- [What you have to do]: Pick out and copy every line below that contains the string "derivedFrom".

────────────────────────────────────────

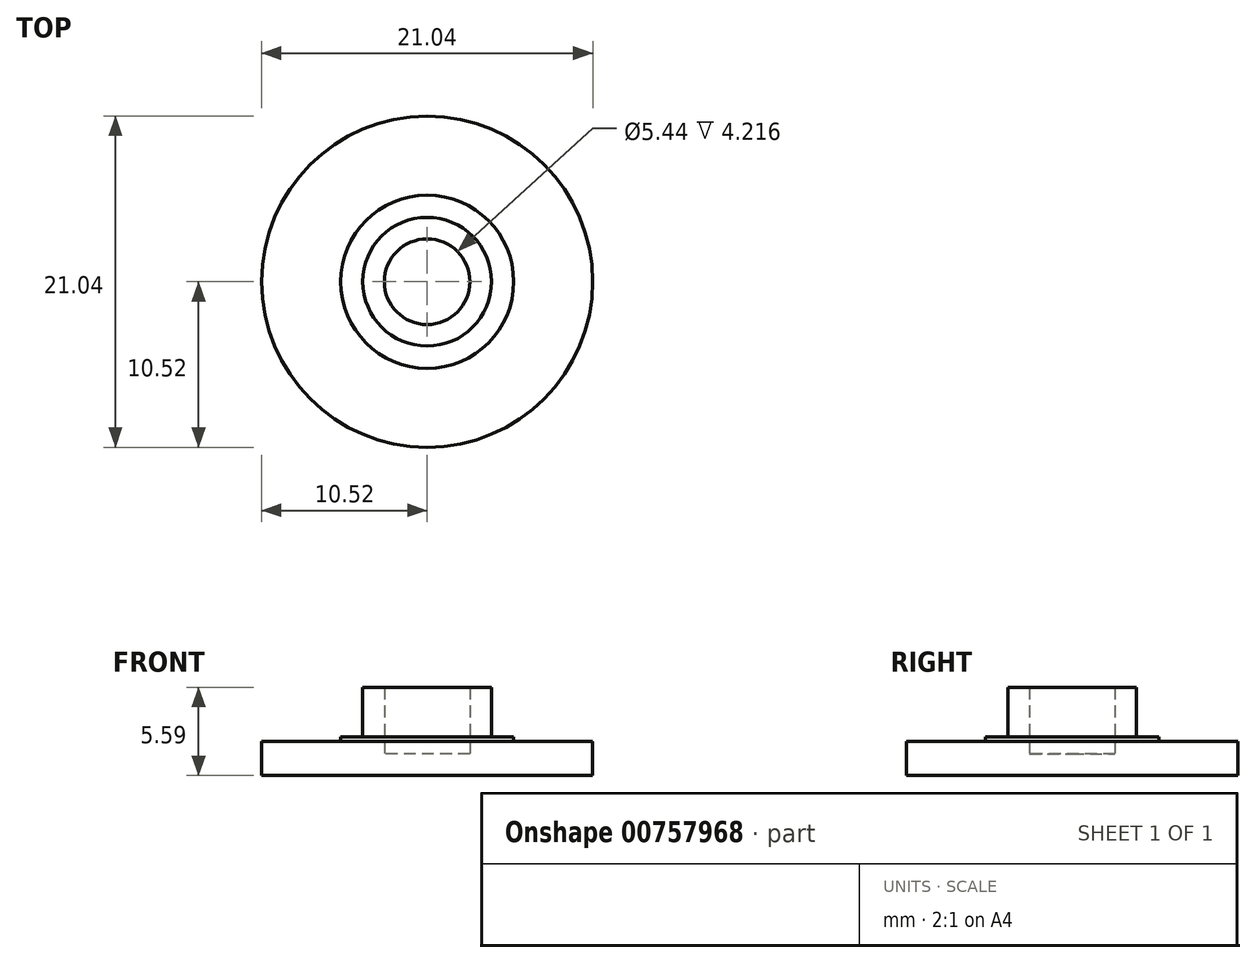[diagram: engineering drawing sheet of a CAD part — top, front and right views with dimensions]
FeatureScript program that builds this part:
annotation { "Feature Type Name" : "Feature", "Feature Type Description" : "" }
export const myFeature = defineFeature(function(context is Context, id is Id, definition is map)
    precondition{}
    {
        {
            var Q0;
            Q0=qCreatedBy(makeId("Top.planeOp"),FACE);
            var sketch = newSketch(context, id + "F0", { "sketchPlane" : qUnion([Q0])});
            skCircle(sketch, "E0", {"center": v(0, 0) * mm, "radius": 10.52 * mm});
            skSolve(sketch);
        }
        {
            var Q0;
            Q0 = qSketchRegion(id + "F0", true);
            extrude(context, id + "F1", {"entities" : qUnion([Q0]), "depth" : 2.16 * mm, "offsetDistance" : 25.4 * mm});
        }
        {
            var Q0;
            Q0=qCreatedBy(makeId("Top.planeOp"),FACE);
            var sketch = newSketch(context, id + "F2", { "sketchPlane" : qUnion([Q0])});
            skCircle(sketch, "E1", {"center": v(0, 0) * mm, "radius": 5.5 * mm});
            skSolve(sketch);
        }
        {
            var Q0;
            Q0 = qSketchRegion(id + "F2", true);
            extrude(context, id + "F3", {"entities" : qUnion([Q0]), "operationType" : NewBodyOperationType.ADD, "depth" : 2.44 * mm, "offsetDistance" : 25.4 * mm});
        }
        {
            var Q0;
            Q0=qCreatedBy(makeId("Top.planeOp"),FACE);
            var sketch = newSketch(context, id + "F4", { "sketchPlane" : qUnion([Q0])});
            skCircle(sketch, "E2", {"center": v(0, 0) * mm, "radius": 4.09 * mm});
            skSolve(sketch);
        }
        {
            var Q0;
            Q0 = qSketchRegion(id + "F4", true);
            extrude(context, id + "F5", {"entities" : qUnion([Q0]), "operationType" : NewBodyOperationType.ADD, "depth" : 5.6 * mm, "offsetDistance" : 25.4 * mm});
        }
        {
            var Q0;
            Q0=makeQuery(id+"F5.opExtrude","CAP_FACE",FACE,{"disambiguationData":[OSD([sQuery(id+"F4.wireOp",EDGE,"E2")])],"isStart":false});
            shell(context, id + "F6", {"entities" : qUnion([Q0]), "thickness" : 1.37 * mm});
        }
    });
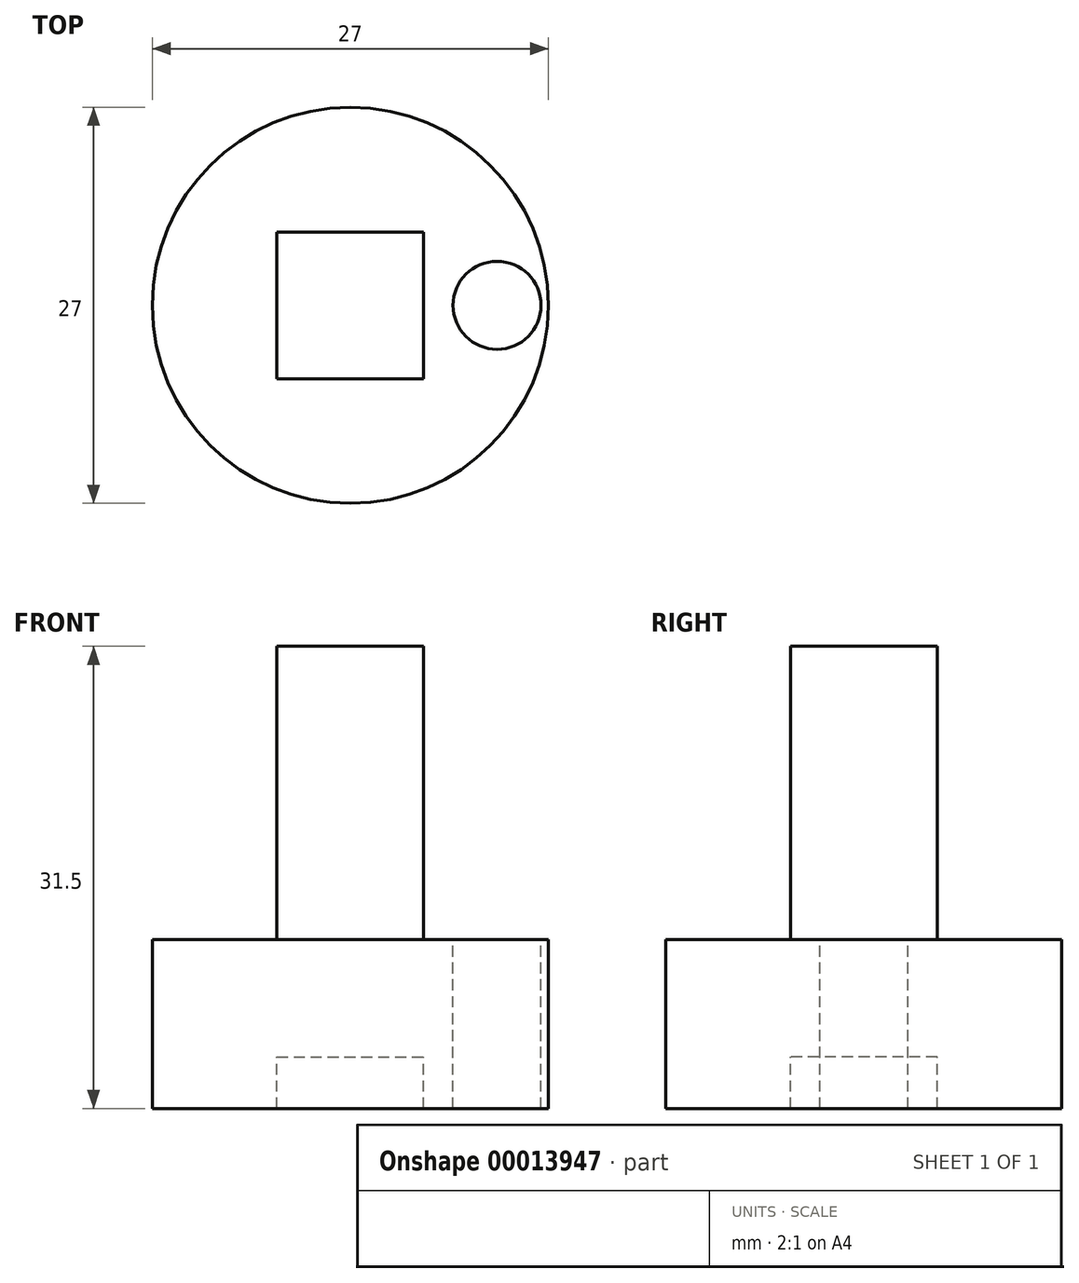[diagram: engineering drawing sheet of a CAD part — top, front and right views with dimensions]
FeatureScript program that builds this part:
annotation { "Feature Type Name" : "Feature", "Feature Type Description" : "" }
export const myFeature = defineFeature(function(context is Context, id is Id, definition is map)
    precondition{}
    {
        {
            var Q0;
            Q0=qCreatedBy(makeId("Top.planeOp"),FACE);
            var sketch = newSketch(context, id + "F0", { "sketchPlane" : qUnion([Q0])});
            skCircle(sketch, "E0", {"center": v(0, 0) * mm, "radius": 13.5 * mm});
            skCircle(sketch, "E1", {"center": v(-10, 0) * mm, "radius": 3 * mm});
            skCircle(sketch, "E2.MirrorC", {"center": v(10, 0) * mm, "radius": 3 * mm});
            skLineSegment(sketch, "E3.rect.bottom", {"start": v(5, -5) * mm, "end": v(-5, -5) * mm});
            skLineSegment(sketch, "E3.rect.top", {"start": v(5, 5) * mm, "end": v(-5, 5) * mm});
            skLineSegment(sketch, "E3.rect.left", {"start": v(5, -5) * mm, "end": v(5, 5) * mm});
            skLineSegment(sketch, "E3.rect.right", {"start": v(-5, -5) * mm, "end": v(-5, 5) * mm});
            skSolve(sketch);
        }
        {
            var Q0;
            Q0=makeQuery(id+"F0.imprint","IMPRINT",FACE,{"disambiguationData":[TD([[makeQuery(id+"F0.imprint","IMPRINT",EDGE,{"derivedFrom":sQuery(id+"F0.wireOp",EDGE,"E1")}),1.0]])]});
            extrude(context, id + "F1", {"entities" : qUnion([Q0]), "oppositeDirection" : true, "depth" : 3.5 * mm, "hasSecondDirection" : true, "secondDirectionOppositeDirection" : false, "secondDirectionDepth" : 8 * mm});
        }
        {
            var Q0;
            Q0=makeQuery(id+"F0.imprint","IMPRINT",FACE,{"disambiguationData":[TD([[makeQuery(id+"F0.imprint","IMPRINT",EDGE,{"derivedFrom":sQuery(id+"F0.wireOp",EDGE,"E2.MirrorC")}),-1.0]])]});
            var Q1;
            Q1=sQuery(id+"F0.wireOp",EDGE,"E2.MirrorC");
            extrude(context, id + "F2", {"entities" : qUnion([Q0]), "surfaceEntities" : qUnion([Q1]), "oppositeDirection" : true, "depth" : 3.5 * mm, "hasSecondDirection" : true, "secondDirectionOppositeDirection" : false, "secondDirectionDepth" : 8 * mm});
        }
        {
            var Q0;
            Q0=makeQuery(id+"F0.imprint","IMPRINT",FACE,{"disambiguationData":[TD([[makeQuery(id+"F0.imprint","IMPRINT",EDGE,{"derivedFrom":sQuery(id+"F0.wireOp",EDGE,"E3.rect.bottom")}),-1.0]])]});
            var Q1;
            Q1=sQuery(id+"F0.wireOp",EDGE,"E0");
            extrude(context, id + "F3", {"entities" : qUnion([Q0]), "surfaceEntities" : qUnion([Q1]), "depth" : 28 * mm});
        }
        {
            var Q0;
            Q0=makeQuery(id+"F0.imprint","IMPRINT",FACE,{"disambiguationData":[TD([[makeQuery(id+"F0.imprint","IMPRINT",EDGE,{"derivedFrom":sQuery(id+"F0.wireOp",EDGE,"E0")}),1.0]])]});
            var Q1;
            Q1=sQuery(id+"F0.wireOp",EDGE,"E0");
            extrude(context, id + "F4", {"entities" : qUnion([Q0]), "surfaceEntities" : qUnion([Q1]), "depth" : 8 * mm});
        }
        {
            var Q0;
            Q0=makeQuery(id+"F1.opExtrude","SWEPT_BODY",BODY,{"disambiguationData":[OSD([sQuery(id+"F0.wireOp",EDGE,"E1")])]});
            var Q1;
            Q1=makeQuery(id+"F2.opExtrude","SWEPT_BODY",BODY,{"disambiguationData":[OSD([sQuery(id+"F0.wireOp",EDGE,"E2.MirrorC")])]});
            var Q2;
            Q2=makeQuery(id+"F3.opExtrude","SWEPT_BODY",BODY,{"disambiguationData":[OSD([sQuery(id+"F0.wireOp",EDGE,"E3.rect.bottom"),sQuery(id+"F0.wireOp",EDGE,"E3.rect.top"),sQuery(id+"F0.wireOp",EDGE,"E3.rect.left"),sQuery(id+"F0.wireOp",EDGE,"E3.rect.right")])]});
            var Q3;
            Q3=makeQuery(id+"F4.opExtrude","SWEPT_BODY",BODY,{"disambiguationData":[OSD([sQuery(id+"F0.wireOp",EDGE,"E0"),sQuery(id+"F0.wireOp",EDGE,"E1"),sQuery(id+"F0.wireOp",EDGE,"E2.MirrorC"),sQuery(id+"F0.wireOp",EDGE,"E3.rect.bottom"),sQuery(id+"F0.wireOp",EDGE,"E3.rect.top"),sQuery(id+"F0.wireOp",EDGE,"E3.rect.left"),sQuery(id+"F0.wireOp",EDGE,"E3.rect.right")])]});
            booleanBodies(context, id + "F5", {"operationType" : BooleanOperationType.UNION, "tools" : qUnion([Q0, Q1, Q2, Q3])});
        }
    });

────────────────────────────────────────

- [Output for this task]:
            Q0=makeQuery(id+"F0.imprint","IMPRINT",FACE,{"disambiguationData":[TD([[makeQuery(id+"F0.imprint","IMPRINT",EDGE,{"derivedFrom":sQuery(id+"F0.wireOp",EDGE,"E1")}),1.0]])]});
            Q0=makeQuery(id+"F0.imprint","IMPRINT",FACE,{"disambiguationData":[TD([[makeQuery(id+"F0.imprint","IMPRINT",EDGE,{"derivedFrom":sQuery(id+"F0.wireOp",EDGE,"E2.MirrorC")}),-1.0]])]});
            Q0=makeQuery(id+"F0.imprint","IMPRINT",FACE,{"disambiguationData":[TD([[makeQuery(id+"F0.imprint","IMPRINT",EDGE,{"derivedFrom":sQuery(id+"F0.wireOp",EDGE,"E3.rect.bottom")}),-1.0]])]});
            Q0=makeQuery(id+"F0.imprint","IMPRINT",FACE,{"disambiguationData":[TD([[makeQuery(id+"F0.imprint","IMPRINT",EDGE,{"derivedFrom":sQuery(id+"F0.wireOp",EDGE,"E0")}),1.0]])]});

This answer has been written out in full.